The demands come under the latest phase of implementation of the Online Safety Act, which gives Ofcom sweeping enforcement powers. Platforms have until April 30, 2026, to demonstrate how they will:
- Strengthen age checks and verification processes.
- Restrict stranger contact with children.
- Make algorithmic feeds safer for minors.
- Stop testing new products or features on children.
The ICO issued a parallel open letter calling for adoption of “modern, viable” age-assurance technologies, ranging from AI-based age estimation to device-level checks, to prevent under-13 access. Both regulators emphasized that current methods (self-declaration, weak age gates) are inadequate and that platforms must move beyond minimal compliance.
Platform Responses
Meta stated it already employs AI-based age detection and age-estimation tools, places teens in accounts with built-in protections (e.g., private by default, restricted messaging), and advocates for centralized age verification at the app-store level to avoid repeated data requests.
A spokesperson said: “Age should be verified centrally at the app store level so families do not have to provide personal information multiple times.”
YouTube expressed surprise at Ofcom’s approach, urging the regulator to focus on “high-risk services” rather than a blanket demand. The platform highlighted age-appropriate experiences and said it was “surprised to see Ofcom move away from a risk-based approach.”
Roblox noted it had launched more than 140 new safety features in the past year, including mandatory age checks for chat functions to prevent adult-child communication.
“While no system is ever perfect, we continue to strengthen protections designed to keep players safe,” a spokesperson said.
Enforcement Powers and Precedent
Ofcom can impose fines of up to 10% of qualifying global revenue for non-compliance with the Online Safety Act. The ICO can levy penalties of up to 4% of global annual turnover under data protection law. The ICO last month fined Reddit £14.5 million ($18 million) for failing to implement meaningful age checks and unlawfully processing children’s data — a clear warning to platforms that regulators are willing to use their full authority.

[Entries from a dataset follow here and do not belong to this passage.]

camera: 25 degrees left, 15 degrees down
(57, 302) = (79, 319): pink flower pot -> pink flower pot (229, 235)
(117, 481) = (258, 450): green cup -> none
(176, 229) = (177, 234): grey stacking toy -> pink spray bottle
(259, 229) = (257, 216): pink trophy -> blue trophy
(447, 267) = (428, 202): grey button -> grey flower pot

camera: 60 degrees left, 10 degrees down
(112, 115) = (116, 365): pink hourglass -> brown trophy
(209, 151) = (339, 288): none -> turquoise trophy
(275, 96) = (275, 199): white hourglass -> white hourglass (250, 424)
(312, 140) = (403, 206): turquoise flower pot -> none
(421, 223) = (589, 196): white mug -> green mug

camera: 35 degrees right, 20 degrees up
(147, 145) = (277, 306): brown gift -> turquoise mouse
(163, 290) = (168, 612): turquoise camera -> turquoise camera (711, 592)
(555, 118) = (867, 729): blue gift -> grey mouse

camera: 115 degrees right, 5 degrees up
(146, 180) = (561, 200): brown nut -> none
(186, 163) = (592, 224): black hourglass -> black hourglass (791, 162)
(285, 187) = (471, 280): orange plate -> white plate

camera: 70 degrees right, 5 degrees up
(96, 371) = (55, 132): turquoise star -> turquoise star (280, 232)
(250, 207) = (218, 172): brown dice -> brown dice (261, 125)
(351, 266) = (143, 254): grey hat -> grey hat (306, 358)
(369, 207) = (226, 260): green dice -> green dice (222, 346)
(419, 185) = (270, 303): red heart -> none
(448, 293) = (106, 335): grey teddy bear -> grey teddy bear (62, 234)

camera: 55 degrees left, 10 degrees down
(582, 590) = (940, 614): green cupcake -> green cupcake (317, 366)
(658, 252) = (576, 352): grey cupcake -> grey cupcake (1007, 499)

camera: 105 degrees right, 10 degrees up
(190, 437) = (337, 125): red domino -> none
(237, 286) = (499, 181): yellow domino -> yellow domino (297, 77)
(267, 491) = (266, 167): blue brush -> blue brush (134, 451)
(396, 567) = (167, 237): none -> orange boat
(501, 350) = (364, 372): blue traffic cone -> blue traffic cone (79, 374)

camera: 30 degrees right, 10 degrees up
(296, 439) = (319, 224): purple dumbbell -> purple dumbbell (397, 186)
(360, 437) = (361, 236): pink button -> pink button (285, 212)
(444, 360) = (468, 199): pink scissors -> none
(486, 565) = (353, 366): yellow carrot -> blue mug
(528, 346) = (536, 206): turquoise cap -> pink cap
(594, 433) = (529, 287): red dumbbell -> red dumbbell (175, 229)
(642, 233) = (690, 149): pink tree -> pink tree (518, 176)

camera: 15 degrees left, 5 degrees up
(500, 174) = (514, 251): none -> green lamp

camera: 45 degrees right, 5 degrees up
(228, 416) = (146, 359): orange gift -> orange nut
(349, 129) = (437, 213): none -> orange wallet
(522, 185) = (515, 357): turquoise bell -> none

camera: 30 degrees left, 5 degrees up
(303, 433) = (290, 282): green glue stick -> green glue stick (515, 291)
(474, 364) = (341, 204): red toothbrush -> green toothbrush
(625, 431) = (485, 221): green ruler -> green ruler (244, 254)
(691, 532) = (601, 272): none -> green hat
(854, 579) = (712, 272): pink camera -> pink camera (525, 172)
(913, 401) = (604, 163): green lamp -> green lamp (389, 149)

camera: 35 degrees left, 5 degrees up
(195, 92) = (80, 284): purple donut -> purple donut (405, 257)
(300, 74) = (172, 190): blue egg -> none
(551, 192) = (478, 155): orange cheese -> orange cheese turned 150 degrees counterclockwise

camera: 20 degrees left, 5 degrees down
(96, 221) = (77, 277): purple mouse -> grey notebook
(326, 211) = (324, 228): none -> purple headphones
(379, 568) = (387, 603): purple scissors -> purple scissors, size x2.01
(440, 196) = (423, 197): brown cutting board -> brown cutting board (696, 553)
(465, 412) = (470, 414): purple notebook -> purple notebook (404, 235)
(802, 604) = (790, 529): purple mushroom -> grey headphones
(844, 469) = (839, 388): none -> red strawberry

The regulators’ actions align with growing political pressure to protect children online. Britain has been considering legislation to bar under-16s from social media platforms entirely, mirroring Australia’s recent approach. The Online Safety Act already requires platforms to conduct risk assessments for child safety and implement proportionate measures, but enforcement has been gradual, with the current phase focusing on age assurance and feed safety.
The demands indicate mounting concern over algorithmic feeds that prioritize engagement over safety, exposing children to harmful content (violence, self-harm, eating disorders, grooming). Ofcom’s research shows children as young as 8 regularly encounter such material, with many platforms failing to act swiftly on reports or proactively filter feeds.
The timing coincides with heightened global scrutiny of tech firms’ responsibility toward minors. The EU’s Digital Services Act and upcoming AI Act impose similar obligations, while U.S. states have passed or proposed age-verification and parental-consent laws. Britain’s regulators are moving faster than most, leveraging the Online Safety Act’s broad powers to demand systemic changes rather than incremental fixes.
The April 30 deadline sets up a high-stakes compliance test. Platforms face a choice: invest heavily in robust age-assurance technologies (facial estimation, behavioral analysis, device-level checks) or risk substantial fines and reputational damage. The ICO’s £14.5 million Reddit penalty demonstrates that enforcement is not theoretical.
This means, Meta, TikTok, YouTube, Snapchat, and Roblox — all household names with massive child user bases — need to up the ante. Failure to act could trigger the most significant enforcement actions yet under the Online Safety Act, with potential fines in the billions and forced product changes.